NOTA KEUANGAN

Ini Penjelasan Presiden Jokowi Mengapa Pemerintah Longgarkan Defisit APBN 

Nasional | Sabtu, 15 Agustus 2020 - 04:07 WIB

Ini Penjelasan Presiden Jokowi Mengapa Pemerintah Longgarkan Defisit APBN 
Presiden Joko Widodo menghadiri pelaksanaan Sidang Tahunan MPR Kompleks Parlemen, Senayan, Jakarta, Jumat (14/8/2020) pagi, dengan mengenakan busana adat dari Kabupaten Sabu Raijua, Nusa Tenggara Timur (NTT). (SEKRETARIAT KEPRESIDENAN)

JAKARTA (RIAUPOS.CO) – Presiden RI Joko Widodo (Jokowi) menyebut, berawal dari masalah kesehatan, dampak pandemi Covid-19 telah meluas ke masalah sosial, ekonomi, bahkan ke sektor keuangan. 

Penanganan yang luar biasa telah dilakukan oleh banyak negara, terutama melalui stimulus fiskal.
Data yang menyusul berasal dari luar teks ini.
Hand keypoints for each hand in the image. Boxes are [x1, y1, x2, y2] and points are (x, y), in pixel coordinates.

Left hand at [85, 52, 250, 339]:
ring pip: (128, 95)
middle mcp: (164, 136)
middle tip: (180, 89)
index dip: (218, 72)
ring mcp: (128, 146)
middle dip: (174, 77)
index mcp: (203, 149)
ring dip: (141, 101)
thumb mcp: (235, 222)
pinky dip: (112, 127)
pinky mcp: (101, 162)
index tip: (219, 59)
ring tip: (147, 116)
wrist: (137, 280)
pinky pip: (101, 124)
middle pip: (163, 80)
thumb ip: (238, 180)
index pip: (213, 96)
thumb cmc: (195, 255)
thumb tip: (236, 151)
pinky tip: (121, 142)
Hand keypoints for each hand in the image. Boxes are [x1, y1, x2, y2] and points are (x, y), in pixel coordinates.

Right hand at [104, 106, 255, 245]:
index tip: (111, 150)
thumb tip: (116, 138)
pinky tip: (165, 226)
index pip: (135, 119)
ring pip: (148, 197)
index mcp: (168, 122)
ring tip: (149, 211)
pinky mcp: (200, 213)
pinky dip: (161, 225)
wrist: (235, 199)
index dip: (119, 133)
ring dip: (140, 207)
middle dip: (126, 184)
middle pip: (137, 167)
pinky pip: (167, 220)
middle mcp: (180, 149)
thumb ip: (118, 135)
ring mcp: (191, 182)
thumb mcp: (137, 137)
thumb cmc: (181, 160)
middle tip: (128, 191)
Pemerintah Indonesia juga melakukan hal yang sama.


Jokowi menyampaikan, pemerintah telah melakukan langkah yang luar biasa melalui Undang-undang Nomor 2 Tahun 2020. Di antaranya dengan melonggarkan ketentuan defisit APBN menjadi di atas 3 persen selama tiga tahun hingga 2022.
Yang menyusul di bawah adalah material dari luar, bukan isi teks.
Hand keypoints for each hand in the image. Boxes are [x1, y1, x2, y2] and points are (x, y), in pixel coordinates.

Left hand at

Jokowi memaparkan, bukan hanya Indonesia, negara-negara lain seperti Jerman juga melakukan langkah fiskal dengan mengalokasikan stimulus fiskal sebesar 24,8 persen PDB-nya. 

Sebagaimana diketahui, ekonomi Jerman terkontraksi minus 11,7 persen pada kuartal-II 2020. Kemudian, Amerika Serikat mengalokasikan 13,6 persen PDB, karena ekonominya terkontraksi 9,5 persen.
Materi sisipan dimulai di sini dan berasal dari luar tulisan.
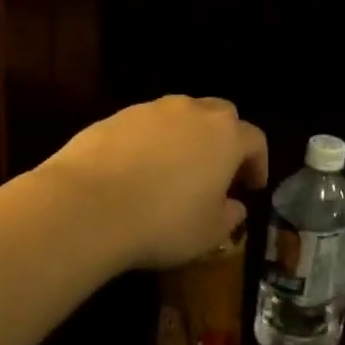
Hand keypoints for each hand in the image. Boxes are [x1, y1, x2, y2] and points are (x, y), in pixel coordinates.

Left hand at [39, 96, 267, 271]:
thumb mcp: (209, 233)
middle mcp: (192, 112)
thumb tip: (234, 207)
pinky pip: (143, 127)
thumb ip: (230, 217)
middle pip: (220, 114)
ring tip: (175, 171)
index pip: (254, 139)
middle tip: (218, 171)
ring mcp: (149, 111)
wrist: (86, 208)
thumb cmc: (163, 222)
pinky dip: (149, 143)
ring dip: (185, 138)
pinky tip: (136, 173)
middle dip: (224, 139)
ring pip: (179, 117)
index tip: (252, 187)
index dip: (258, 163)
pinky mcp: (113, 118)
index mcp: (225, 136)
Lalu, Cina juga mengalokasikan stimulus sebesar 6,2 persen PDB. Pertumbuhan ekonomi Tiongkok telah kembali positif 3,2 persen pada kuartal-II 2020, setelah terkontraksi 6,8 persen pada kuartal sebelumnya.

“Tahun ini, APBN telah diubah dengan defisit sebesar 5,07 persen PDB dan kemudian meningkat lagi menjadi 6,3 persen PDB,” ujarnya dalam pidato penyampaian nota keuangan,  di Gedung DPR MPR, Jumat (14/8/2020).

Jokowi menjabarkan, pelebaran defisit dilakukan mengingat kebutuhan belanja negara untuk penanganan kesehatan dan perekonomian meningkat pada saat pendapatan negara mengalami penurunan. Selain itu, perekonomian tahun depan juga diprediksi masih penuh ketidakpastian.

Sehingga, program pemulihan ekonomi akan terus dilanjutkan bersamaan dengan reformasi di berbagai bidang.

“Kebijakan relaksasi defisit melebihi 3 persen dari PDB masih diperlukan, dengan tetap menjaga kehati-hatian, kredibilitas, dan kesinambungan fiskal,” katanya mengakhiri.